Abstract: This talk will provide a brief overview of the evolving regulatory landscape for artificial intelligence and machine learning (AI/ML) in the development of drugs and biologics, with a focus on initiatives led by the U.S. Food and Drug Administration (FDA). It will discuss the use of AI/ML for estimating and inferring causal effects, including key regulatory challenges and considerations as well as emerging opportunities. This talk aims to contribute to the ongoing dialogue on AI/ML for medical product development by providing insights into regulatory thinking and methodological strategies for robust causal inference, while emphasizing the need for continued collaboration between stakeholders to ensure responsible and transparent AI/ML use in this field.

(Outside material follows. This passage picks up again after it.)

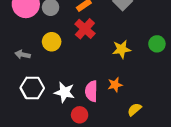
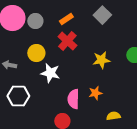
white star: (65, 92) -> (50, 73), moved
yellow semicircle: (134, 109) -> (113, 116), turned 32

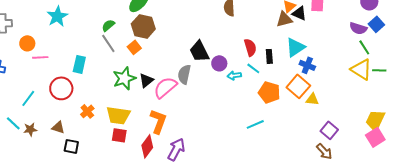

Abstract: Hybrid clinical trials, which integrate real-world data (RWD) from sources such as patient registries, claims databases, and electronic health records (EHRs) to enhance randomized clinical trials, are gaining significant attention. In their forthcoming study, Xu et al. (BRS, 2025) propose an advancement to the two-step design introduced by Yuan et al. (2019), focusing on effective type-I error control. This talk will provide an overview of the newly developed two-step hybrid design, highlighting its enhancements for tighter control over type-I error rates. Additionally, I will discuss methods and algorithms for the optimal selection of design parameters aimed at minimizing sample size, maximizing statistical power, or achieving a favorable treatment-to-control ratio. This research is a collaborative effort by Jiapeng Xu (SU), Arlina Shen (SU), Ruben van Eijk (UMUC), and Lu Tian (SU).

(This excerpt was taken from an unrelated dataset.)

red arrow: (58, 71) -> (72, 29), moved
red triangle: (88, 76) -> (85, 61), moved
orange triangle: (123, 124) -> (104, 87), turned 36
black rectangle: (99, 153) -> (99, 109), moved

One innovative design in clinical development is the use of externally controlled trial design. Evidence from such trials has recently gained acceptance from regulators as pivotal in their decision-making processes, and this trend is accelerating. However, this approach is not without risks. Recent FDA draft guidance, “Considerations for the Design and Conduct of Externally Controlled Trials for Drug and Biological Products,” and the EMA reflection paper, “Establishing Efficacy Based on Single-Arm Trials Submitted as Pivotal Evidence in a Marketing Authorisation,” discuss several methodological limitations including confounding and bias. These documents also emphasize the critical importance of assessing and controlling for confounding and bias in externally controlled clinical trials. In this presentation, we will discuss important considerations in designing externally controlled clinical trials and use a case study to demonstrate how to incorporate those considerations within and beyond statistics territory and combine RWE and statistical simulation approaches to inform externally controlled design for a phase 3 clinical development program.

Abstract: The rapid advancement of computational technologies has ushered in a transformative era for drug development, where in silico methods are increasingly pivotal. This presentation delves into the relevance and importance of computer-simulated approaches in pharmaceutical research, particularly focusing on their application in clinical trials. In silico methods offer a powerful alternative to traditional experimental approaches, enabling researchers to simulate complex biological processes and predict drug behavior in virtual environments. Such methods are invaluable in streamlining the drug development pipeline, reducing time and costs, and enhancing safety protocols. A prime example of in silico applications in clinical trials is the simulation of pharmacokinetic and pharmacodynamic profiles, which helps in optimizing dosing regimens and predicting adverse reactions. Moreover, these techniques facilitate the identification of potential biomarkers and the assessment of drug efficacy and toxicity across diverse patient cohorts. This presentation will introduce a compelling case study that employs in silico methodologies to address organ impairment issues. By generating virtual cohorts of healthy participants based on existing data from prior studies, we can circumvent the ethical concerns associated with exposing real participants to experimental treatments. This approach not only minimizes potential harm to healthy individuals but also presents significant cost-saving opportunities for sponsors, thereby enhancing the overall efficiency of the trial process. The case study will elucidate the practical implementation and benefits of in silico methods in drug development, underscoring their role in fostering more ethical, economical, and scientifically robust clinical trials. As the pharmaceutical industry continues to evolve, embracing these innovative techniques will be crucial for addressing complex challenges and driving the future of medicine.